SEBERMULA kisahnya begini. Pada suatu senja yang lelah, tatkala aku barusan tiba di rumah, entah dari ngider
ke mana, tetiba seorang ibu muda dengan seorang batita dalam gendongan
menghampiriku. Di sampingnya ada seorang gadis belia yang menyertai.
Setelah
sapaan awal berisi perkenalan singkat, disambung dengan pemaparan
maksud dan tujuannya mencariku (halah... resmi nian kalimatnya),
akhirnya deal tercapai. Yakni deal bahwa aku akan menjadi
guru les bahasa Indonesia bagi si gadis belia. Sesungguhnya kala itu aku agak degdegan.
Aku takut salah. Seumur hidupku, baru sekali ini sajalah aku menjadi
guru les. Mengajarkan bahasa Indonesia kepada orang Indonesia asli.
Sewaktu
kuliah memang beberapa kali jadi tutor bahasa Indonesia. Hmm. Tutor itu
tak beda jauhlah dengan guru les. Tapi yang ditutori para mahasiswa
asing. Jadi, mereka memang murni belum banyak paham bahasa Indonesia.
Lain halnya dengan murid lesku yang asli Indonesia ini. Pada dasarnya ia
sudah pintar. Peringkat akademiknya sudah di deretan atas. Tujuan les
adalah mendapatkan nilai minimal 9. Duh! Makin takut aku jadinya.

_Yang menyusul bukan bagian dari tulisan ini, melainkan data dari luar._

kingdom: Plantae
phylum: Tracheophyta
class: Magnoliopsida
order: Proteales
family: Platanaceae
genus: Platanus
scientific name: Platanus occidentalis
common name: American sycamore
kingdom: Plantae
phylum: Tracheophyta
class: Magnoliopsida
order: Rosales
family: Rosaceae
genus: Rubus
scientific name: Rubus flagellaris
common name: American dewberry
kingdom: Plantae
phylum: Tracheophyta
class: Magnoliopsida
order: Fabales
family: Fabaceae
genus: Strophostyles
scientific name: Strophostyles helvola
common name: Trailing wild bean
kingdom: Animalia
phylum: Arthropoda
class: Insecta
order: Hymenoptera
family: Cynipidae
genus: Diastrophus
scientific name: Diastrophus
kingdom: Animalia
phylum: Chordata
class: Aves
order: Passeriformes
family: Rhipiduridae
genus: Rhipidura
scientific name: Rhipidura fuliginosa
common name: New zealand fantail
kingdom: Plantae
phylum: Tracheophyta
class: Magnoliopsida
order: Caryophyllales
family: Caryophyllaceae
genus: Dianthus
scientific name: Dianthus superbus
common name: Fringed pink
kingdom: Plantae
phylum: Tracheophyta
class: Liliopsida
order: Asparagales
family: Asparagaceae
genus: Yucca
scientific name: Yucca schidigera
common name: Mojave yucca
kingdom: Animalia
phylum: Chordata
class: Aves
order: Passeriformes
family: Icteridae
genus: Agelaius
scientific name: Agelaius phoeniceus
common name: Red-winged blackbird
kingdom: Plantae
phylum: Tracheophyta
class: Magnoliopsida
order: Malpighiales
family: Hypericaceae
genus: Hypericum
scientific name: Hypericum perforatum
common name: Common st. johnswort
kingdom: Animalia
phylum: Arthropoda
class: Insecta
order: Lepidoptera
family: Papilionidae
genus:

Namun dengan ucapan basmalah,
aku hadapi saja kesempatan itu sebagai tantangan. Tantangan terhadap
diriku sendiri, dong. Sanggupkah aku melawan ketidakpedeanku? Sanggupkan
aku belajar menjadi seorang guru les yang baik dan benar?
Alhamdulillah,
seiring dengan berjalannya waktu, terbukti aku mampu dengan lumayan.
Hehehe.... Takut dibilang sombong kalau kubilang mampu dengan sukses. Tak terasa sudah sekian waktu predikat guru les kusandang. Sejak November 2015 lalu. Semoga berkah, bermanfaat dunia-akhirat. Aamiin.
MORAL CERITA:
Dalam banyak hal, seberapa pun kadarnya, kita perlu menaklukkan rasa ragu dan tak mampu!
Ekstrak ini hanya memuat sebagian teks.